Tristram Hunt, director of the V&A museum, who lived with him as a student, previously told the Financial Times that Kwarteng was “quite ungovernable” in his convictions but conventional in his tastes. “He’s someone who is very much at home in an institution, whether university or parliament. He’s usually happy so long as he has a warm canteen lunch on a tray at 12.30pm.”

Before politics, Kwarteng had a varied career — including as a historian, journalist and financial analyst for JPMorgan and Odey Asset Management. His first book, Ghosts of Empire, was harshly critical of the British empire, contrary to much Tory thinking. “Much of the instability in the world is a product of its legacy of individualism and haphazard policymaking,” he opined, a phrase recently quoted against him.

Kwarteng entered parliament in 2010, but he fell on the wrong side of then prime minister David Cameron for criticising his housing policy and supporting Brexit. He filled his time with writing: his book War and Gold examined monetary policy and conflict. But it was another publication that has drawn the most attention. Britannia Unchained, co-authored with now prime minister Liz Truss and others, set out radical free market ideas to tackle the “bloated” British state, which they claimed was undermined by “high taxes and excessive regulation”.

Some view the chancellor’s insistence on his growth plan as a sign of ideological inflexibility, which made him deaf to warnings of the fragile mood in markets. Kwarteng has been known to order officials that advice be no more than a paragraph — and read to him out loud.

The chancellor has a divisive reputation. Some colleagues admire his willingness to challenge conventional wisdom. “Talking to Kwasi is never boring. He is an iconoclast and just the sort of person you want in government,” a fellow cabinet minister says. Others think this strays into overconfidence. “Kwasi isn’t exactly known for crossing the t’s and dotting the i’s,” one senior Tory MP remarks. “He’s always been phenomenally arrogant.”

Civil servants are uncertain. “Having a know-it-all with limited government experience during a financial crisis is not exactly ideal,” one senior Whitehall official says. “He is in that cabal of people who think they’re right, they don’t get challenged,” one prominent economist moots.

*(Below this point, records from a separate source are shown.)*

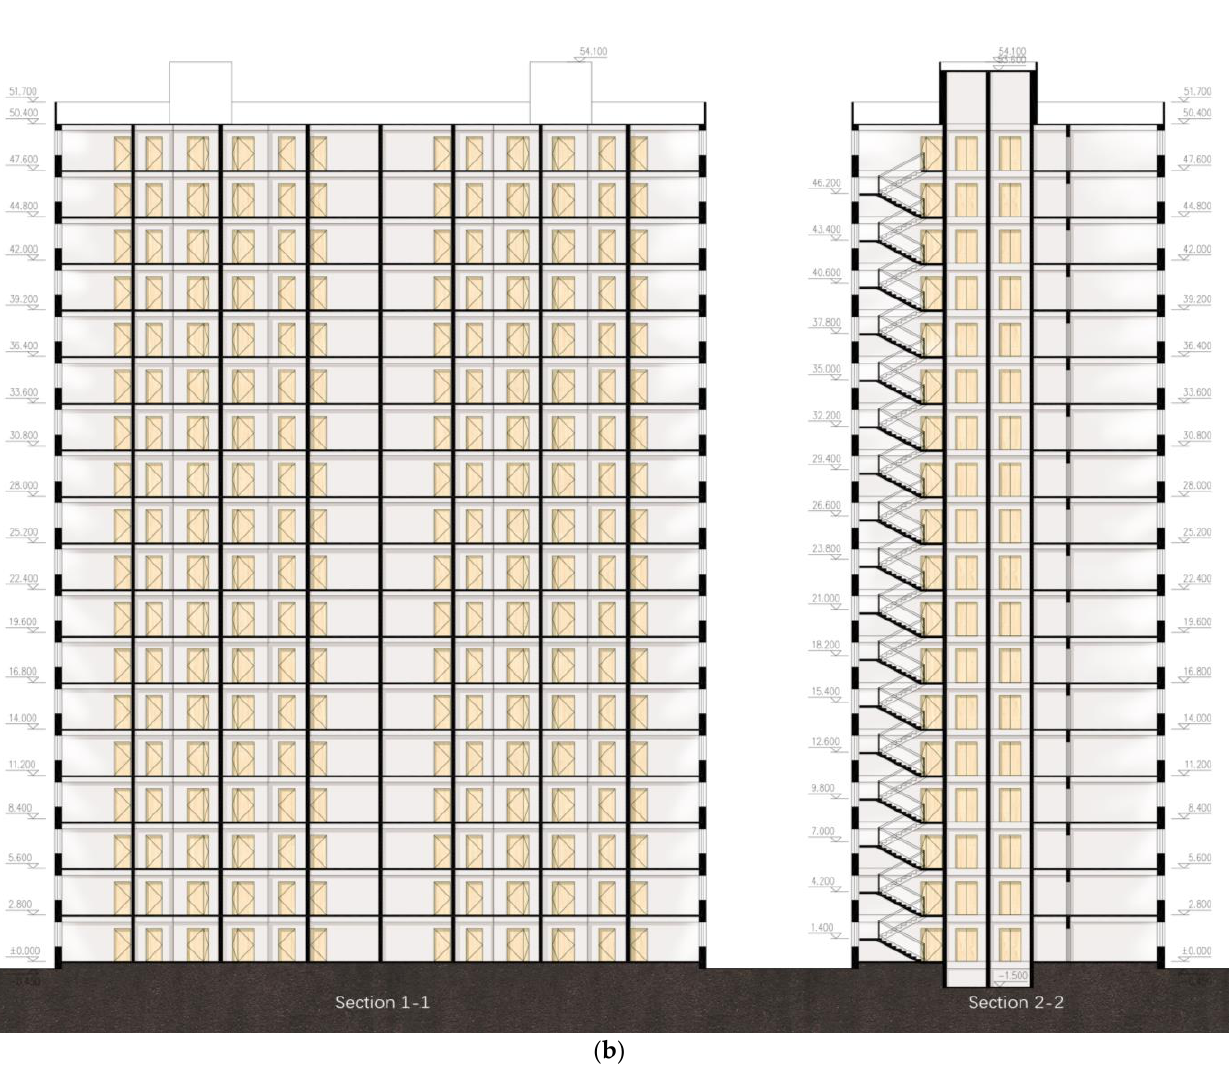
Figure 5. Details of the architectural case; drawn by the authors. ( a ) Standard floor plan of the residential building. ( b ) Sections 1-1 and 2-2 of the residential building. Table 3. Building information.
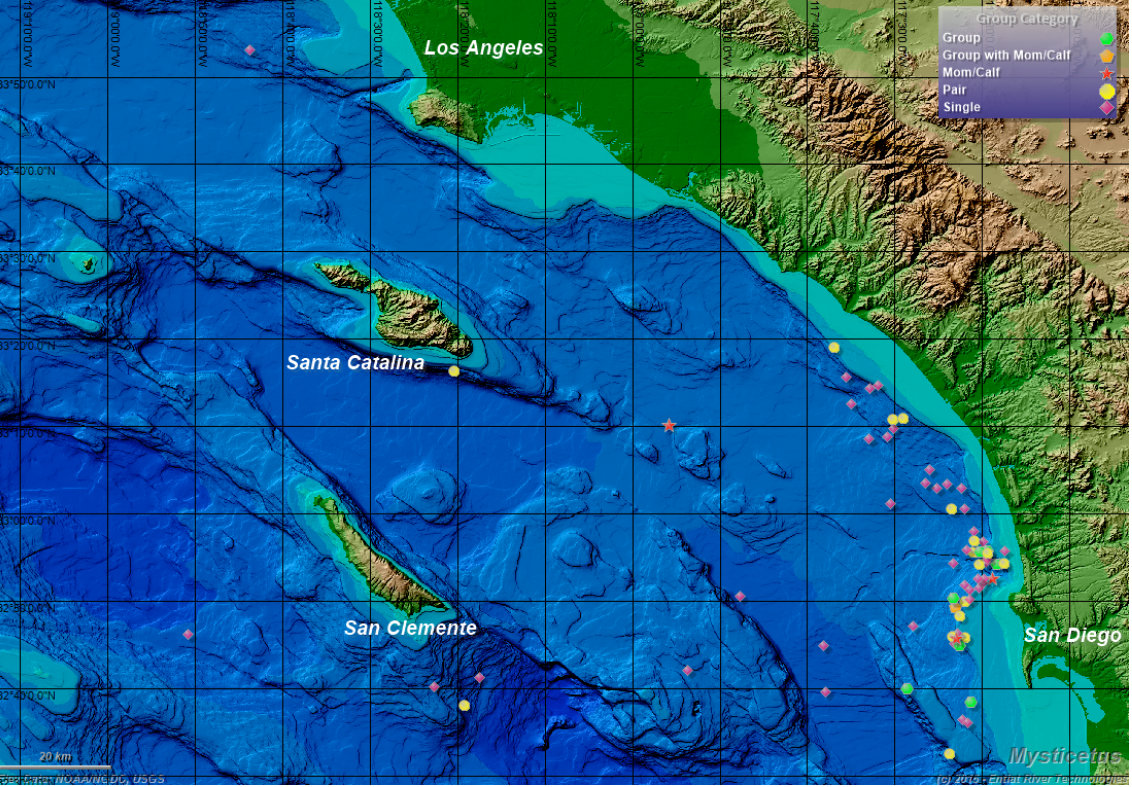
Figure 2. Map of all blue whale sightings during all months in the Southern California Bight study area 2008 - 2013. Group Type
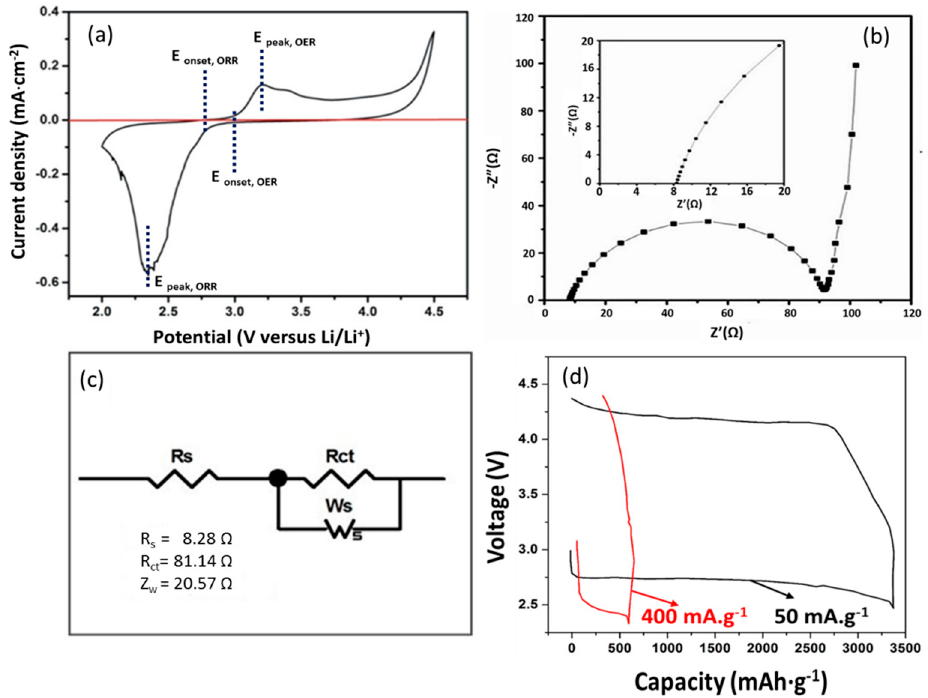
Figure 4. ( a ) The CV curve of MOHNs/KB cathode-based Li–O 2 battery with LiTFSI/TEGDME as the electrolyte; ( b ) the electrochemical impedance spectrum (EIS) of the MOHNs/KB cathode-based Li–O 2 battery. The inset is the enlarged portion of the EIS spectrum of the MOHNs/KB cathode-based Li–O 2 battery in the range of 0–20 Ω ; ( c ) the equivalent circuit model of the impedance spectrum of a MOHNs/KB cathode-based Li–O 2 battery, and ( d ) the first discharge–charge curves of the MOHNs/KB cathode-based Li–O 2 battery with the voltage between 2.4 and 4.4 V at a current density of 50 and 400 mA · g − 1 . Figure 4a,d are reproduced with permission from [16]. Copyright IEEE,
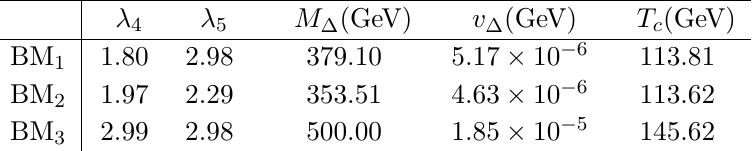
Table 1 . Three benchmark points for illustrating the evolution of the effective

But others say the chancellor is more open to fresh ideas than he may appear. “In a meeting, he does more talking than listening, but he absolutely hears you,” the business leader says. “If you only know him a little, you think he’s not listening. If you know him better, you know that he is.”

The biggest issue, according to both supporters and critics, is not the substance of his policies, but his disregard for institutional architecture. Although Richard Hughes, chair of the Office for Budget Responsibility, offered to write an updated forecast for the fiscal statement, Kwarteng reportedly brushed it aside.

Even supporters are alarmed. “If you’re not having your homework marked, it’s even more important that you stick to what’s expected,” says Gerard Lyons, chief economic strategist at Netwealth, who has advised him.

Ed Balls, who helped design the framework for Bank of England independence, says markets were already unsettled by Truss’s suggestion that the bank’s mandate should be reviewed, and by the sacking of the Treasury’s top civil servant Sir Tom Scholar, even before the tax plans were published without the usual OBR forecast or with reference to the fiscal rules.

Kwarteng had been “contemptuous” of an institutional framework that would constrain his choices, Balls says, adding: “It’s not about whether taxes went up or down . . . for 25 years there has been a cross-party consensus on the right way to go about making monetary and fiscal policy. If you rip that up, you are totally exposed.”